The principles I’ll lay out below don’t necessarily provide a definitive definition of data quality. It’s also not an exhaustive list, but at least it’s a start.
Each principle is illustrated using the same example: a hypothetical online retailer. Any one will do. Got one in mind? Good, let’s go.
1. Does the data accurately represent the reality it intends to portray?
These principles pertain to the values themselves. A classic example would be NULL
values, or missing values.
Accuracy
Do the data values accurately represent the real-world entities they are meant to reflect?
The online retailer maintains a database of product prices. An inaccuracy occurs when the listed price of a product does not match the actual price at checkout. Any customer would be at least surprised by this, and probably dissatisfied.
Precision
Precision in data refers to its level of detail. High precision ensures that the data values are specific and not overly generalized.
Customer preferences are recorded for personalized recommendations in the online store. However, if the data only captures broad product categories without considering specific attributes, such as color or brand, the resulting recommendations may lack precision. Consequently, these less accurate recommendations may not be as relevant to customers.
Validity
Valid data adheres to pre-set rules and constraints. Checks for data validation aid in ensuring that data follows expected formats, ranges, and conditions.
During the checkout process, customers are required to enter their shipping addresses. Implementing address validation checks ensures the validity of shipping information, reducing delivery issues and avoiding customer frustration.
Completeness
Complete data contains all the information needed for a specific use case or analysis. Missing data can lead to biases, thus impairing the efficiency of decision-making processes.
Customers have the option to review their purchases. However, if a substantial number of product reviews are missing or incomplete, it may be difficult for decision-makers to accurately gauge customer satisfaction.
2. How useful is the data?
While it’s great that all data is stored in your favorite database and modeled using the latest techniques, it’s essential to consider whether this data is truly helpful to its consumers.
Usability
Usable data is displayed in a format that is comprehensible and easy to work with. This involves well-structured datasets, clear documentation, and user-friendly interfaces for accessing and modifying the data. The definition of ‘user-friendly’ varies depending on the end user. For instance, the data needs of developers differ from those of the sales department.
The BI engineer delivers complex sales reports to the marketing team. Without clear labels or structure, it becomes hard to extract meaningful information, possibly abandoning the dashboard.
Relevance
Relevant data aligns with the organization’s goals and objectives or those of a specific project. Irrelevant data can create noise and detract from key insights.
Our online retailer tracks browsing behavior, but for a marketing campaign focused on demographics, data like device type may be irrelevant. By focusing on demographics, the dataset aligns more with the project’s goals.
Integrity
Data integrity ensures that relationships between different data elements are maintained. For example, if data in one part of the dataset references data in another part, the integrity of these relationships must be preserved.
Online retailers store product and order data.

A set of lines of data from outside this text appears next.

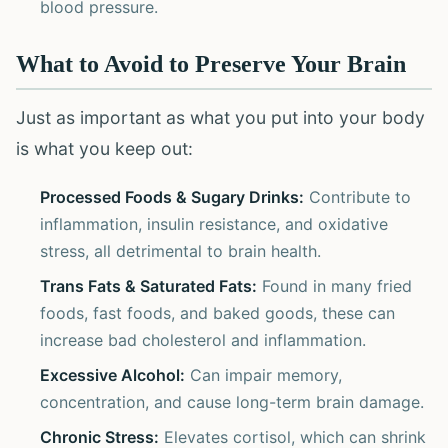
blood pressure.
What to Avoid to Preserve Your Brain
Just as important as what you put into your body
is what you keep out:
Processed Foods & Sugary Drinks:
Contribute to
inflammation, insulin resistance, and oxidative
stress, all detrimental to brain health.
Trans Fats & Saturated Fats:
Found in many fried
foods, fast foods, and baked goods, these can
increase bad cholesterol and inflammation.
Excessive Alcohol:
Can impair memory,
concentration, and cause long-term brain damage.
Chronic Stress:
Elevates cortisol, which can shrink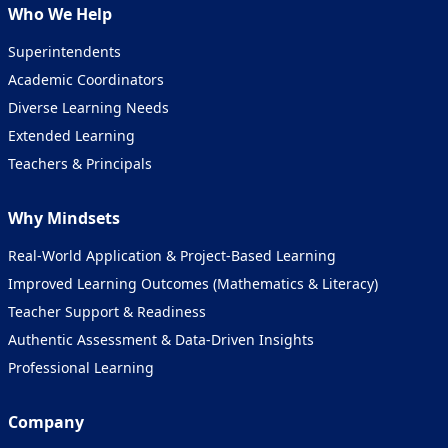
Who We Help
Superintendents
Academic Coordinators
Diverse Learning Needs
Extended Learning
Teachers & Principals
Why Mindsets
Real-World Application & Project-Based Learning
Improved Learning Outcomes (Mathematics &
Literacy
)
Teacher Support & Readiness
Authentic Assessment & Data-Driven Insights
Professional Learning
Company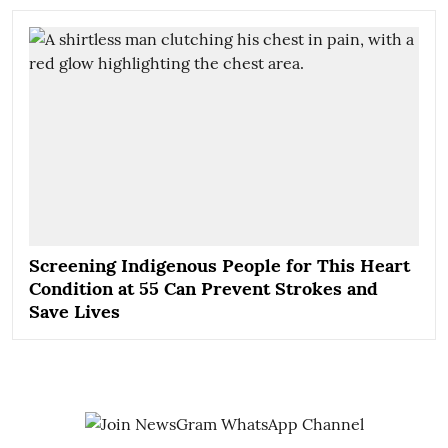
Screening Indigenous People for This Heart
Condition at 55 Can Prevent Strokes and
Save Lives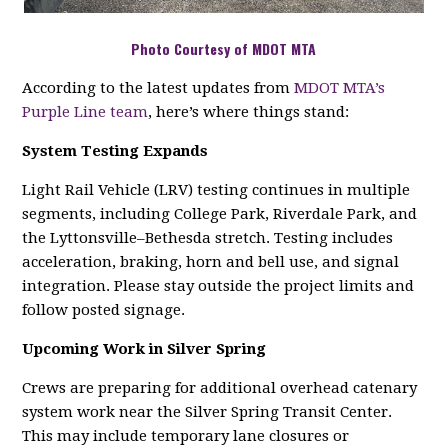
Photo Courtesy of MDOT MTA
According to the latest updates from
MDOT MTA’s
Purple Line team
, here’s where things stand:
System Testing Expands
Light Rail Vehicle (LRV) testing continues in multiple
segments, including College Park, Riverdale Park, and
the Lyttonsville–Bethesda stretch. Testing includes
acceleration, braking, horn and bell use, and signal
integration. Please stay outside the project limits and
follow posted signage.
Upcoming Work in Silver Spring
Crews are preparing for additional overhead catenary
system work near the Silver Spring Transit Center.
This may include temporary lane closures or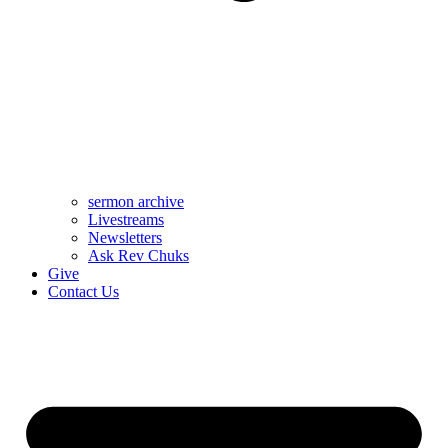
sermon archive
Livestreams
Newsletters
Ask Rev Chuks
Give
Contact Us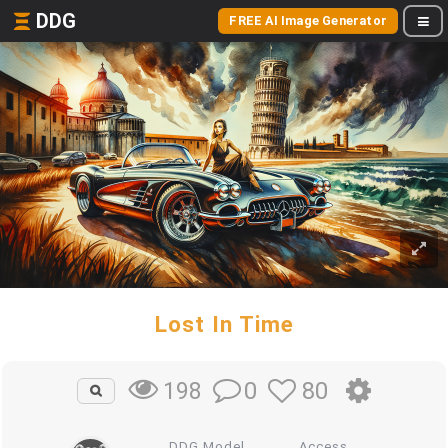
DDG
FREE AI Image Generator
Lost In Time
0
80
198
DDG Model
Access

Maintaining data integrity is key to associating each order with the correct product, as discrepancies could result in shipping incorrect items to customers.
3. When is the data updated?
Infrequent one-time data dumps are seldom sufficient. The timely updating of data with the latest information is essential for numerous business processes. When is this update typically performed?
Timeliness
Timely data is up-to-date and reflects the current state of affairs. Outdated information may lead to obsolete analyses and decisions based on inaccurate or irrelevant data.
Any online retailer relies on inventory data to manage stock levels efficiently. If the inventory data is not updated in real-time or near real-time, there’s a risk of overselling products that are no longer in stock. This is especially crucial during peak shopping periods.
Consistency
Consistent data means that similar data elements are uniform and follow the same format and conventions throughout the dataset. Inconsistencies can lead to confusion and errors during analysis.
Oftentimes, online retailers use a combination of internal and external data sources to track customer demographics. Inconsistencies in how age or income data is formatted (e.g., different date formats, varying units of currency) can hinder the integration and analysis of this information.
Data Quality Is Not Simply Quality Data
There you have it.
Quality data, when defined simply in terms of missing values (or lack thereof) or having as much data as possible stored somewhere, often is not enough. Various other factors also play a huge role in data quality.
The above principles are by no means a guarantee for perfect data. Rather, they aim to provide some guidance to achieve data that is correct, timely, and useful for the business.
Just because you have quality data sitting somewhere, doesn’t mean data quality in the broad sense has been achieved. There’s more to it.